In recent years, autonomous vehicles have received an increasing amount of attention from academia, government laboratories and industry due to their wide applicability in many potential domains such as autonomous driving, space exploration, network-centric warfare, intelligence, surveillance and reconnaissance (ISR), humanitarian demining, post-disaster search and rescue missions and environment monitoring to name just a few. Autonomous vehicles are intelligent systems that can function and interact autonomously within unstructured, dynamic and sometimes partially observable environments without explicit human guidance. These vehicles employ intelligent techniques to mimic human intelligence in decision making, problem solving, learning from the environment and adapting to its changes. An autonomous vehicle should be able to answer questions like “Where am I?”, “Where am I going?”, “What does the world look like?”, “How to explore an unknown environment?”, “How can I get there from here?”, “How to achieve intelligent connection between perception and action?” and “how to update with unexpected events?”. This course aims at providing students with the basics required to design and control an autonomous vehicle and explains the intelligent algorithms that make this vehicle able to answer the aforementioned questions autonomously. It covers different aspects of autonomous vehicles such as locomotion, localization, state estimation, control, environment mapping and motion planning and learning. Without assuming any prior knowledge of artificial intelligence, the course provides an introduction to the key artificial intelligence issues involved in the development of autonomous vehicles.

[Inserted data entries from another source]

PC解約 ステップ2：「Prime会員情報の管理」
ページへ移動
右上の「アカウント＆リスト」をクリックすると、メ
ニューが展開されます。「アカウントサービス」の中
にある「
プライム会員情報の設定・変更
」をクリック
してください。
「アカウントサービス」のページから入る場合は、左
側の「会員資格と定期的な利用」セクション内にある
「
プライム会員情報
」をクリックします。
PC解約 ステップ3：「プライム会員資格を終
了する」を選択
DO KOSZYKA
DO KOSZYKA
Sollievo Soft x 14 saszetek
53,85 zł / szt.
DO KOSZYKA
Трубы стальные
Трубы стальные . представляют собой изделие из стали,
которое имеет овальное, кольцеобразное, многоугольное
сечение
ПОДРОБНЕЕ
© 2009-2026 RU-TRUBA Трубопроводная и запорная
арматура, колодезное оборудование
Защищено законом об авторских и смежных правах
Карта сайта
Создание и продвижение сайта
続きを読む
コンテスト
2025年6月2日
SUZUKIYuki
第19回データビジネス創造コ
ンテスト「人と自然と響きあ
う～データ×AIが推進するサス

Course Instructor: Dr. Alaa Khamis
Email: alaakhamis[at]gmail[dot]com
Office: TBD
Office hours: TBD
Course TAs:
Eng. Ahmed Khairy
Email: akhairy[at]zewailcity[dot]edu[dot]eg
Office: TBD
Office hours: TBD
Junior TA: Mahmoud Abdul Galil
Email: s-mahmoud[dot]abdelgalil[at]zewailcity[dot]edu[dot]eg
Office: TBD
Office hours: TBD
Textbook:
- R. Siegwart and I. Nourbakhsh . Introduction to Autonomous Mobile Robots. MIT Press, 2004.
- Thomas Braunl. Embedded Robotics. Springer, 2006.

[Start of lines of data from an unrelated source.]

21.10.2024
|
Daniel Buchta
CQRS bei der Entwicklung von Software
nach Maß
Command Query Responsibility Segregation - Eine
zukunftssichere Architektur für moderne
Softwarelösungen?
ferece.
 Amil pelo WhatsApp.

- Robin Murphy . Introduction to AI Robotics. MIT Press,
2000.
- Phillip McKerrow. Introduction to Robotics. Addison-Wesley,
1991.
- Mark Lee. Intelligent Robotics. Halsted Press and Open University Press, 1989.
Lectures will be based mainly, but not exclusively, on material in these textbooks. Lectures will not follow the same sequence
as the material presented in the texts.